BIRMINGHAM, Ala. -- With a stained-glass window behind them, a lineup of speakers stepped to the front of the church and talked about the potential health benefits of legalizing plants that are outlawed in Alabama.

"I smoke cannabis on a daily basis for my pain," said Janice Rushing, president of the Oklevueha Native American Church of Inner Light in Alabama. "If I did not, I'd be on pain pills."

Her husband, Christopher Rushing, chief executive officer of the church, says he also uses marijuana routinely.

The Rushings founded the church in 2015 and claim that it has a legal exemption for its members to smoke marijuana and ingest hallucinogenic mushrooms and peyote cactus.

At a January forum with an audience of about 30 gathered at Unity Church in Birmingham, which allowed the use of its facilities, speakers discussed the potential benefits of marijuana and other substances for medicinal purposes.

"I had an ungodly facial rash," said Sherrie Saunders, a former U.S. Army medic who is now a member of Oklevueha Native American Church.

"We made a cream that completely got rid of that rash," Janice Rushing said.

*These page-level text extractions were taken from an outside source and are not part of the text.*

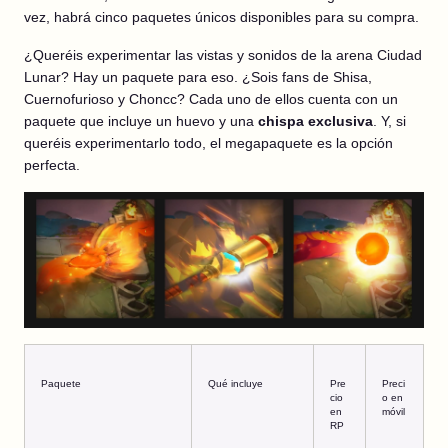
vez, habrá cinco paquetes únicos disponibles para su compra.
¿Queréis experimentar las vistas y sonidos de la arena Ciudad
Lunar? Hay un paquete para eso. ¿Sois fans de Shisa,
Cuernofurioso y Choncc? Cada uno de ellos cuenta con un
paquete que incluye un huevo y una
chispa exclusiva
. Y, si
queréis experimentarlo todo, el megapaquete es la opción
perfecta.
Paquete
Qué incluye
Pre
Preci
cio
o en
en
móvil
RP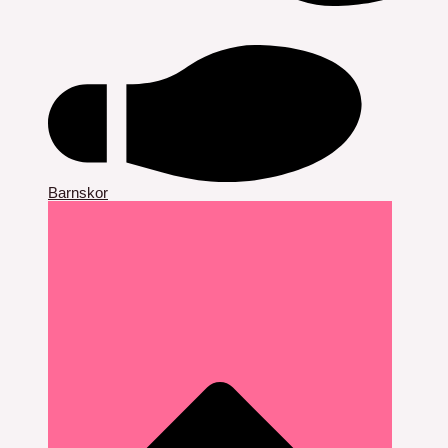
Barnskor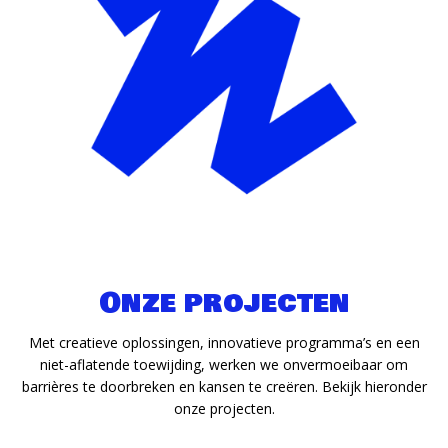
Onze projecten
Met creatieve oplossingen, innovatieve programma’s en een
niet-aflatende toewijding, werken we onvermoeibaar om
barrières te doorbreken en kansen te creëren. Bekijk hieronder
onze projecten.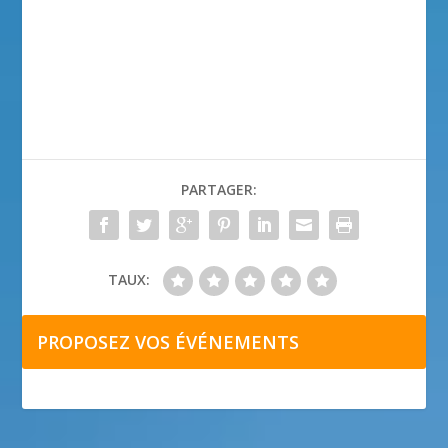
PARTAGER:
TAUX:
PROPOSEZ VOS ÉVÉNEMENTS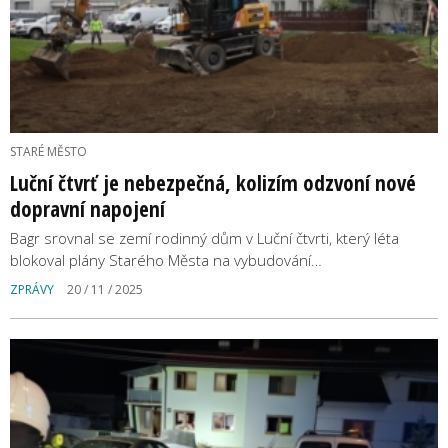
STARÉ MĚSTO
Luční čtvrť je nebezpečná, kolizím odzvoní nové
dopravní napojení
Bagr srovnal se zemí rodinný dům v Luční čtvrti, který léta
blokoval plány Starého Města na vybudování…
ZPRÁVY
20 / 11 / 2025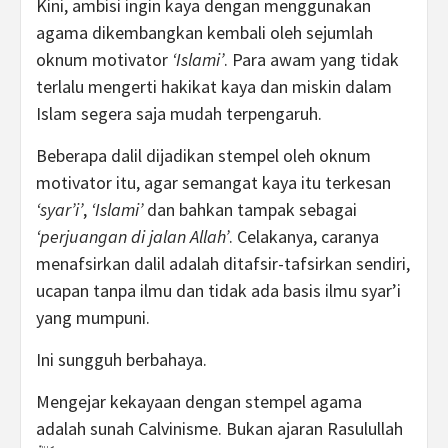
Kini, ambisi ingin kaya dengan menggunakan
agama dikembangkan kembali oleh sejumlah
oknum motivator
‘Islami’
. Para awam yang tidak
terlalu mengerti hakikat kaya dan miskin dalam
Islam segera saja mudah terpengaruh.
Beberapa dalil dijadikan stempel oleh oknum
motivator itu, agar semangat kaya itu terkesan
‘syar’i’
,
‘Islami’
dan bahkan tampak sebagai
‘perjuangan di jalan Allah’
. Celakanya, caranya
menafsirkan dalil adalah ditafsir-tafsirkan sendiri,
ucapan tanpa ilmu dan tidak ada basis ilmu syar’i
yang mumpuni.
Ini sungguh berbahaya.
Mengejar kekayaan dengan stempel agama
adalah sunah Calvinisme. Bukan ajaran Rasulullah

Someone in the audience discussed a heart problem and sleep apnea.

"That could be something that cannabis could help," Saunders said.

She also said marijuana can ease bipolar disorder and post-traumatic stress disorder.

"The medical establishment took away cannabis so they could sell us pills," Saunders said.

Before marijuana was stigmatized as an illegal drug, American Indians valued it as a natural herbal treatment for more than 90 percent of sicknesses, she said. "A woman in Nicaragua showed me how to cure cancer with cannabis," Saunders said.

The National Cancer Institute, in its overview of cannabis in treatment of cancer, makes no claims for curative powers, but acknowledges that cannabis has been used for medicinal purposes for thousands of years and that it "may have benefits in the treatment of cancer-related side effects."

Chris Rushing stood in the pulpit and preached a sermon that mixed theology and a belief in natural, hallucinogenic plants. "That is God's way of turning our brain on," Rushing said.

He said the health benefits of marijuana, mushrooms and cacti are enormous. They can combat depression and cure people of addictions, he said.

The church has a religious exemption to use psylocibin mushrooms and peyote cactus, both of which have properties that augment traditional American Indian spiritual beliefs and experiences, Rushing said. He calls their use in religious ceremonies a sacrament.